Here's the code i wrote to solve my problem. Please let me know how i can improve it/make it faster.

import numpy as np

# Define constants
LARGE_VALUE=99999999.0
SMALL_VALUE=0.00000001
SUBSAMPLES=10.0

def closestPointOnLineSegment(a,b,c):
    ''' Given two points (a,b) defining a line segment and a query point (c)
        return the closest point on that segment, the distance between
        query and closest points, and a u value derived from the results
    '''

    # Check if c is same as a or b
    ac=c-a
    AC=np.linalg.norm(ac)
    if AC==0.:
        return c,0.,0.

    bc=c-b
    BC=np.linalg.norm(bc)
    if BC==0.:
        return c,0.,1.


    # See if segment length is 0
    ab=b-a
    AB=np.linalg.norm(ab)
    if AB == 0.:
        return a,0.,0.

    # Normalize segment and do edge tests
    ab=ab/AB
    test=np.dot(ac,ab)
    if test < 0.:
        return a,AC,0.
    elif test > AB:
        return b,BC,1.

    # Return closest xyz on segment, distance, and u value
    p=(test*ab)+a
    return p,np.linalg.norm(c-p),(test/AB)




def surfaceWalk(e0,e1,p,v0=0.,v1=1.):
    ''' Walk on the surface along 2 edges, for each sample segment
        look for closest point, recurse until the both sampled edges
        are smaller than SMALL_VALUE
    '''

    edge0=(e1[0]-e0[0])
    edge1=(e1[1]-e0[1])
    len0=np.linalg.norm(edge0*(v1-v0))
    len1=np.linalg.norm(edge1*(v1-v0))

    vMin=v0
    vMax=v1
    closest_d=0.
    closest_u=0.
    closest_v=0.
    ii=0.
    dist=LARGE_VALUE

    for i in range(int(SUBSAMPLES)+1):
        v=v0+((v1-v0)*(i/SUBSAMPLES))
        a=(edge0*v)+e0[0]
        b=(edge1*v)+e0[1]

        closest_p,closest_d,closest_u=closestPointOnLineSegment(a,b,p)

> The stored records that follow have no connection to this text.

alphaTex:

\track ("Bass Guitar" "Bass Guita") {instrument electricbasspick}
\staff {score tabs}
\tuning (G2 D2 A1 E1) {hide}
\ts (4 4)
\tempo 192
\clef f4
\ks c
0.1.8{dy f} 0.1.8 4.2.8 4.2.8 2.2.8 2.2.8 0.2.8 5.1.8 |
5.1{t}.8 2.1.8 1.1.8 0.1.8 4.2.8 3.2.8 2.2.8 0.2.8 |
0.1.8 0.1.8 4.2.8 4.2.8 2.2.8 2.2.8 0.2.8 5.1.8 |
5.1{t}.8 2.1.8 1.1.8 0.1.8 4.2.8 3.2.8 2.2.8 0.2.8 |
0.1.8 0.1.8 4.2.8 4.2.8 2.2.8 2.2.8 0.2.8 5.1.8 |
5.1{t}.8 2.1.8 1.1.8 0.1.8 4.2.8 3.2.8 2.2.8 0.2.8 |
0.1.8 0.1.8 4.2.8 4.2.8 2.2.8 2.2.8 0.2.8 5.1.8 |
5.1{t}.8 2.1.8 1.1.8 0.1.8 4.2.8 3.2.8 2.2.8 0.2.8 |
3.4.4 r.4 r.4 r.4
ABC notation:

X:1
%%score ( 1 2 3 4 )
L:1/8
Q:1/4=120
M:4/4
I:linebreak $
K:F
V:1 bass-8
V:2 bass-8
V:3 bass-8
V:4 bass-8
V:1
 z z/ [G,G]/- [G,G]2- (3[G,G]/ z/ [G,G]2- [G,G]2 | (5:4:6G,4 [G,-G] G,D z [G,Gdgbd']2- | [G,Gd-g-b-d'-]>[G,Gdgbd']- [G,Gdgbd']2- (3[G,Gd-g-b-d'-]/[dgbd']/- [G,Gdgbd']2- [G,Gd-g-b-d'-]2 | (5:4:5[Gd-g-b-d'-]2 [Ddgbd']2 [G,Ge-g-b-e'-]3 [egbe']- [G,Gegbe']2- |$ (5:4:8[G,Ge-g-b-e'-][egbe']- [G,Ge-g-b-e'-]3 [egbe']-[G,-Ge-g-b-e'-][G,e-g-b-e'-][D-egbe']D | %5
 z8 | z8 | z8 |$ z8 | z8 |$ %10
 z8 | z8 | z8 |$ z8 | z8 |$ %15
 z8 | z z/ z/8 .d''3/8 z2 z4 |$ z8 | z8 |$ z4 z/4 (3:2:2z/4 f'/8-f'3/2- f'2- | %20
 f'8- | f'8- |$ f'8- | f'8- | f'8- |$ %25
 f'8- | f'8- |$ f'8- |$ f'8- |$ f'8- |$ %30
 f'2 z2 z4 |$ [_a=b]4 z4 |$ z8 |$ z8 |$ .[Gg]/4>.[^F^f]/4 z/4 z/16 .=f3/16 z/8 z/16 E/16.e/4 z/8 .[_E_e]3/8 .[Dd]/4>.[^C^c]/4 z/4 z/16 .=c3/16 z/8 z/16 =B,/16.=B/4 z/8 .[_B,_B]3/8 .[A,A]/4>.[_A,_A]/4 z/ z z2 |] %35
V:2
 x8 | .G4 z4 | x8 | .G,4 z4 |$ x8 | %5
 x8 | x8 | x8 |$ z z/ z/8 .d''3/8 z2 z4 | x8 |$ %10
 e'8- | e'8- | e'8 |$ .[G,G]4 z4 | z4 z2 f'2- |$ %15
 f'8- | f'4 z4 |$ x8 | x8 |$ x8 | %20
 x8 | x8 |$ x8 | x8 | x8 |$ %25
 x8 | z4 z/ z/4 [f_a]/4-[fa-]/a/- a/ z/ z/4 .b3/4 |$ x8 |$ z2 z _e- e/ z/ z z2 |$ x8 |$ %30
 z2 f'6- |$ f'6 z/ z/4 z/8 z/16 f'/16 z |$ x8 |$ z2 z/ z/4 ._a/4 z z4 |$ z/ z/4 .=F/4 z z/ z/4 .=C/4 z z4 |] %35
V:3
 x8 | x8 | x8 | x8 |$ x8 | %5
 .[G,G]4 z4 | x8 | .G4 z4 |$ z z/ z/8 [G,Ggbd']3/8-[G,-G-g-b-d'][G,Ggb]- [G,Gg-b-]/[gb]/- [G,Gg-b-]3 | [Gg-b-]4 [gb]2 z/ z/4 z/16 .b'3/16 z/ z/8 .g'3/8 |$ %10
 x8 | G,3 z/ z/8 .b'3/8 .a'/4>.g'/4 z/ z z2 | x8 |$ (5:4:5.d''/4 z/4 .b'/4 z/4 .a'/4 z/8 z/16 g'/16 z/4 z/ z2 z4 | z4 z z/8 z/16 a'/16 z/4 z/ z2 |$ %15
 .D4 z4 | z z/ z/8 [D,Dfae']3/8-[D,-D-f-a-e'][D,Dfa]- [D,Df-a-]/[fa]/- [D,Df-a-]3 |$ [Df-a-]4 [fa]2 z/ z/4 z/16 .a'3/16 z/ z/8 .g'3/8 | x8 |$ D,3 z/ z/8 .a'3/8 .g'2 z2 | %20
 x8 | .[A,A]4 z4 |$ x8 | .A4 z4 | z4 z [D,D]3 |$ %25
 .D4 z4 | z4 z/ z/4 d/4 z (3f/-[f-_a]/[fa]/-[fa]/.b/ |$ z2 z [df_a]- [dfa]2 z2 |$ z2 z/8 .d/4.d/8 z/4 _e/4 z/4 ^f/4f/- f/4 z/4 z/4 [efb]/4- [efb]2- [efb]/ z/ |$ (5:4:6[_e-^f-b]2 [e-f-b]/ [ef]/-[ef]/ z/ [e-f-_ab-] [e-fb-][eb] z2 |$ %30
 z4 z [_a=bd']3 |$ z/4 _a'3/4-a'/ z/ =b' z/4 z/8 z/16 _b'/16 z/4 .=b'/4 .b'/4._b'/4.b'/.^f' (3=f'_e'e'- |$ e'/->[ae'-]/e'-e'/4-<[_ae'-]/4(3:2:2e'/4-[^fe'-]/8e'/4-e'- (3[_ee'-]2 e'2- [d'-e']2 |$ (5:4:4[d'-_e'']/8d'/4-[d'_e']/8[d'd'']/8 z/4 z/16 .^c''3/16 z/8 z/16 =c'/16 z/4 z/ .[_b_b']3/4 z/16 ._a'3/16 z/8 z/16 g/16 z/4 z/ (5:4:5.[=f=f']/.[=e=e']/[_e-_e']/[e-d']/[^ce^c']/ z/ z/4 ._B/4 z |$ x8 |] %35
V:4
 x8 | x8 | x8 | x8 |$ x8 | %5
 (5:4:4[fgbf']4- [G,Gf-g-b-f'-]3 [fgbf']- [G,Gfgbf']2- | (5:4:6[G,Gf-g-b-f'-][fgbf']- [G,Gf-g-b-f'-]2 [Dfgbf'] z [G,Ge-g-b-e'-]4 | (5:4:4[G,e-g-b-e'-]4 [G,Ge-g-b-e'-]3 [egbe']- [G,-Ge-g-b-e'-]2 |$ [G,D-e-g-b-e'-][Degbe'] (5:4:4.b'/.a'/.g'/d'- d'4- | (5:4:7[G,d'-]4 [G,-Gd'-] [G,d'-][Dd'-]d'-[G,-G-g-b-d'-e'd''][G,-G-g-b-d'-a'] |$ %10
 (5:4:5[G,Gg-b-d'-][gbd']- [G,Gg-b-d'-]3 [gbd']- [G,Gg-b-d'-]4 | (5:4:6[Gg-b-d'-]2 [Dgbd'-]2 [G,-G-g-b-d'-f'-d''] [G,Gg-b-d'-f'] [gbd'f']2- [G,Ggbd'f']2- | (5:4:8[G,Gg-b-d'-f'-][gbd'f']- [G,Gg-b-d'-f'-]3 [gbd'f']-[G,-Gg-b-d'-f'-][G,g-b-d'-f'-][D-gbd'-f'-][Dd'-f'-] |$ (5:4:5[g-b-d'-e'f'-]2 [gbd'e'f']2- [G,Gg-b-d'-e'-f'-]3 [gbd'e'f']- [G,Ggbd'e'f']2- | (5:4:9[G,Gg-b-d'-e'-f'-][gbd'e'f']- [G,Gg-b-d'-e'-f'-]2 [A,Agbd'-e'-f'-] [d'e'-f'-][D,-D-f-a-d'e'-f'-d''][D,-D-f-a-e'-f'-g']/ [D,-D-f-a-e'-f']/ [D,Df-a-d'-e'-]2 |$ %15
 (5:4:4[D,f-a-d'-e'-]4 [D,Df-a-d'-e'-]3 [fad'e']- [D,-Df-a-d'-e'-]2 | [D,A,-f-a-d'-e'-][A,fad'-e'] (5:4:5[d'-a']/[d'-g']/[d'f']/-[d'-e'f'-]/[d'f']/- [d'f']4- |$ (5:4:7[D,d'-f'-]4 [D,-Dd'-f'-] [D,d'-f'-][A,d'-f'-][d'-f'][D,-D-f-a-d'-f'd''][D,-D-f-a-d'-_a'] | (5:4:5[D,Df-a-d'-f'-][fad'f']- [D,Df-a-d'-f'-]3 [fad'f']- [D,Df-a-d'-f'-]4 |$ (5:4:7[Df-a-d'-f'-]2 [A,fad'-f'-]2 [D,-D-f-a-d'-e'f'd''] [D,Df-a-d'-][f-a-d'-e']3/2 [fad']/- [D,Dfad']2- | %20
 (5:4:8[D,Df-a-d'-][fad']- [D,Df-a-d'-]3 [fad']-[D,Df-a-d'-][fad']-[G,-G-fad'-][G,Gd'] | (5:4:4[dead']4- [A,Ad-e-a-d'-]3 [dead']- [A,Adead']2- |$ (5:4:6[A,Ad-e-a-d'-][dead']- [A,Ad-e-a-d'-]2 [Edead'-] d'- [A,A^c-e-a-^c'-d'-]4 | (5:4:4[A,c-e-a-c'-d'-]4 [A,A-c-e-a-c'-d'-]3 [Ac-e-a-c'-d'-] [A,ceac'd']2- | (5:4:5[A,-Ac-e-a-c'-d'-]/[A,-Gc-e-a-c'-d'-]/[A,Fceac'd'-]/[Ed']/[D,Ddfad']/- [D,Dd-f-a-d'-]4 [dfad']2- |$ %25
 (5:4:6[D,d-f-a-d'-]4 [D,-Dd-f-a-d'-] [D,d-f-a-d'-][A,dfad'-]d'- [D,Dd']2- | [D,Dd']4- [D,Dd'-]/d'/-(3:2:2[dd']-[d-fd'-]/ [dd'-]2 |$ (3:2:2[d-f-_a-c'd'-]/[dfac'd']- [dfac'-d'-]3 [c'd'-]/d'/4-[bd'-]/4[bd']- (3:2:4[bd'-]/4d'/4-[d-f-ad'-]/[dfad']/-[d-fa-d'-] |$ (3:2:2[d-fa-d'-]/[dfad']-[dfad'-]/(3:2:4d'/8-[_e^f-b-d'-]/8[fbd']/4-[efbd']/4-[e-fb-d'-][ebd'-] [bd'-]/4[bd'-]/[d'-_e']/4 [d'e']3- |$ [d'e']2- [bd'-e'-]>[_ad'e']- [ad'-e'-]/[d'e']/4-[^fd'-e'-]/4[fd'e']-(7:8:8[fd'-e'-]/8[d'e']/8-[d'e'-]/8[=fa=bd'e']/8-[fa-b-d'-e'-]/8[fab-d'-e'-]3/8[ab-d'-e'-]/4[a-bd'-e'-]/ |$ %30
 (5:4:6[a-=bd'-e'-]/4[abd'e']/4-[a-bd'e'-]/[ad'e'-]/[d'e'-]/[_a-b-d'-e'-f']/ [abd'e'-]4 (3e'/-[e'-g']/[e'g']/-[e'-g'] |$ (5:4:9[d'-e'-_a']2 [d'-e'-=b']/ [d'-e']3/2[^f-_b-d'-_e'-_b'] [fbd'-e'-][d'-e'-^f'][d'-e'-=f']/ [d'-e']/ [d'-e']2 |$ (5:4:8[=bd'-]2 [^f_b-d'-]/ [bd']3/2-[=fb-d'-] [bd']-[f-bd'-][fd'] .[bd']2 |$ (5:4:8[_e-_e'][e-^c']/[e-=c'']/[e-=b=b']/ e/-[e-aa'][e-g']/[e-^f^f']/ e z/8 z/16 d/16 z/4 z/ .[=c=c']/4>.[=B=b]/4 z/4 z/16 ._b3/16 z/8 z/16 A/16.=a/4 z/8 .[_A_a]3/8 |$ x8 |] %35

        if closest_d < dist:
            dist=closest_d
            closest_v=v
            ii=i

    # If both edge lengths <= SMALL_VALUE, we're within our precision treshold so return results
    if len0 <= SMALL_VALUE and len1 <= SMALL_VALUE:
        return closest_p,closest_d,closest_u,closest_v

    # Threshold hasn't been met, set v0 anf v1 limits to either side of closest_v and keep recursing
    vMin=v0+((v1-v0)*(np.clip((ii-1),0.,SUBSAMPLES)/SUBSAMPLES))
    vMax=v0+((v1-v0)*(np.clip((ii+1),0.,SUBSAMPLES)/SUBSAMPLES))
    return surfaceWalk(e0,e1,p,vMin,vMax)




def closestPointToPlane(p0,p1,p2,p3,p,debug=True):
    ''' Given four points defining a quad surface (p0,p1,p2,3) and
        a query point p. Find the closest edge and begin walking
        across one end to the next until we find the closest point 
    '''

    # Find the closest edge, we'll use that edge to start our walk
    c,d,u,v=surfaceWalk([p0,p1],[p3,p2],p)
    if debug:
        print 'Closest Point:     %s'%c
        print 'Distance to Point: %s'%d
        print 'U Coord:           %s'%u
        print 'V Coord:           %s'%v

    return c,d,u,v



p0 = np.array([1.15, 0.62, -1.01])
p1 = np.array([1.74, 0.86, -0.88])
p2 = np.array([1.79, 0.40, -1.46])
p3 = np.array([0.91, 0.79, -1.84])
p =  np.array([1.17, 0.94, -1.52])
closestPointToPlane(p0,p1,p2,p3,p)


Closest Point:     [ 1.11588876  0.70474519 -1.52660706]
Distance to Point: 0.241488104197
U Coord:           0.164463481066
V Coord:           0.681959858995

Answer 1

A plane is not defined by 4 points, it is defined by only 3. In the example you have given, p2 is not contained in the plane defined by the other 3 points. So the question you are asking is ill defined. Ignoring the point p2, you would do something like:

p0 = np.array([1.15, 0.62, -1.01])
p1 = np.array([1.74, 0.86, -0.88])
p2 = np.array([1.79, 0.40, -1.46])
p3 = np.array([0.91, 0.79, -1.84])

p =  np.array([1.17, 0.94, -1.52])

u = p1 - p0
v = p3 - p0
# vector normal to plane
n = np.cross(u, v)
n /= np.linalg.norm(n)

p_ = p - p0
dist_to_plane = np.dot(p_, n)
p_normal = np.dot(p_, n) * n
p_tangent = p_ - p_normal

closest_point = p_tangent + p0
coords = np.linalg.lstsq(np.column_stack((u, v)), p_tangent)[0]

>>> dist_to_plane
0.11587377639539007
>>> closest_point
array([ 1.21810711,  0.84032937, -1.55432496])
>>> p0 + coords[0] * u + coords[1] * v
array([ 1.21810711,  0.84032937, -1.55432496])
>>> coords
array([ 0.40821569,  0.7197506 ])

dist_to_plane is the distance from p to the plane defined by p0, p1, p3, closest_point is the point in the plane closest to p, and coords holds the coordinates of that point relative to the vectors u = p1 - p0 and v = p3 - p0.